Internet heeft de neiging om microgemeenschappen te creëren – eilandenrijken van eensgezinden. De blogosphere werkt daardoor als middelpuntvliedende kracht, in tegenstelling tot de krant die een meer centraliserende werking heeft op de publieke opinie. Om mijn stelling enigszins te illustreren wil ik verwijzen naar wat screenshots van een cartografie van de Amerikaanse blogosphere tijdens de verkiezingen van 2008.

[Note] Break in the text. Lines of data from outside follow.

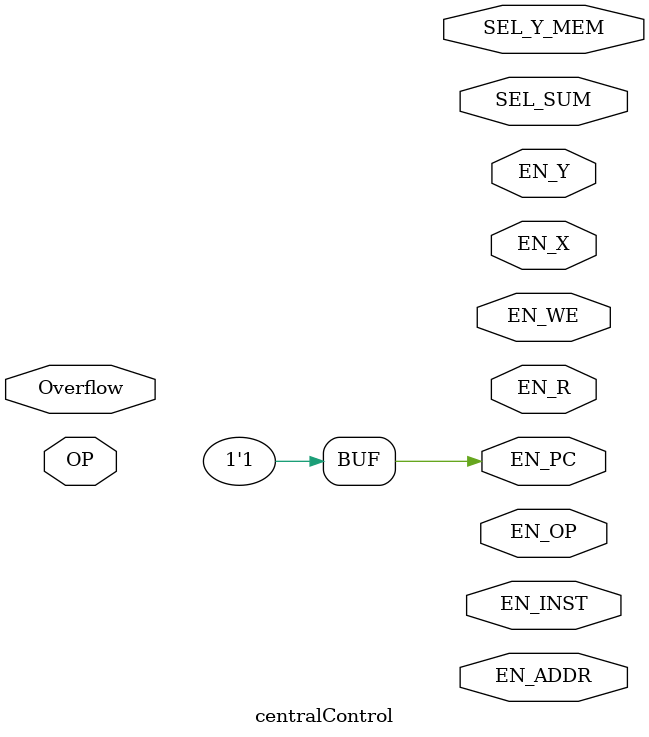
<source format=v>
module centralControl ( input [2:0] OP, input Overflow, output EN_PC, EN_INST, EN_ADDR, EN_Y, EN_OP, EN_X, SEL_SUM, SEL_Y_MEM, EN_R, EN_WE );
	
	assign EN_PC = 1'b1;
endmodule

</source>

http://presidentialwatch08.com/index.php/map/

Wat we zien in het midden zijn de gangbare media outlets: CNN, New York Times, Washington Post etc.. De blogosphere is daar omheen gegroepeerd, met Republikeinen in rood en Democraten in blauw. De plaatsing van de blogs hangt af van de referrals, de verwijzingen die zij hebben naar andere sites. Wat we zien is dat beide kanten nog enigszins een relatie hebben met de mainstream werkelijkheid, maar dat tussen beide partijen nauwelijks relatie is. Zij leven beiden in een eigen mediarealiteit.

Screenshot

Screenshot1

Screenshot-3

Screenshot5

Screenshot-6

Dit beeld wordt bevestigd door een onderzoek over de politieke blogosfeer tijdens de verkiezingen in 2004 (Adamic & Glance 2004) met als toepasselijke titel ‘Divided They Blog’. Een interessante observatie die Adamic & Glance daarbij maken, is dat politieke positionering voornamelijk plaatsvindt via negatieve identificatie: Cheney en Rumsfeld werden veruit het meest besproken onder democratische bloggers, terwijl Michael Moore en Arafat het meest besproken werden op rechtse blogs.

AdamicGlanceBlogWWW

AdamicGlanceBlogWWW2

AdamicGlanceBlogWWW3

Met enige durf kan men stellen dat microgemeenschappen zoals Geen Stijl werken volgens de logica van relationele identificatie. Om te posten op het shocklog Geen Stijl, betekent dat je vriend of vijand bent, you’re with us or against us, er is geen tussenweg. Het zijn daarbij de sterk subjectieve weblogs zoals Geenstijl, of in de Verenigde Staten het liberale Dailykos, die de meeste bezoekers genereren. Nieuwe mediavormen en politiek 2.0 lenen zich beter voor conflictpolitiek. Rechts heeft in Nederland het internet veroverd en speelt daar een kleine botsing der beschavingen uit. Voor het formuleren van een tegenstrategie is het beroep op mediawijsheid dat Marshall McLuhan in de jaren zestig deed, nog onverminderd actueel.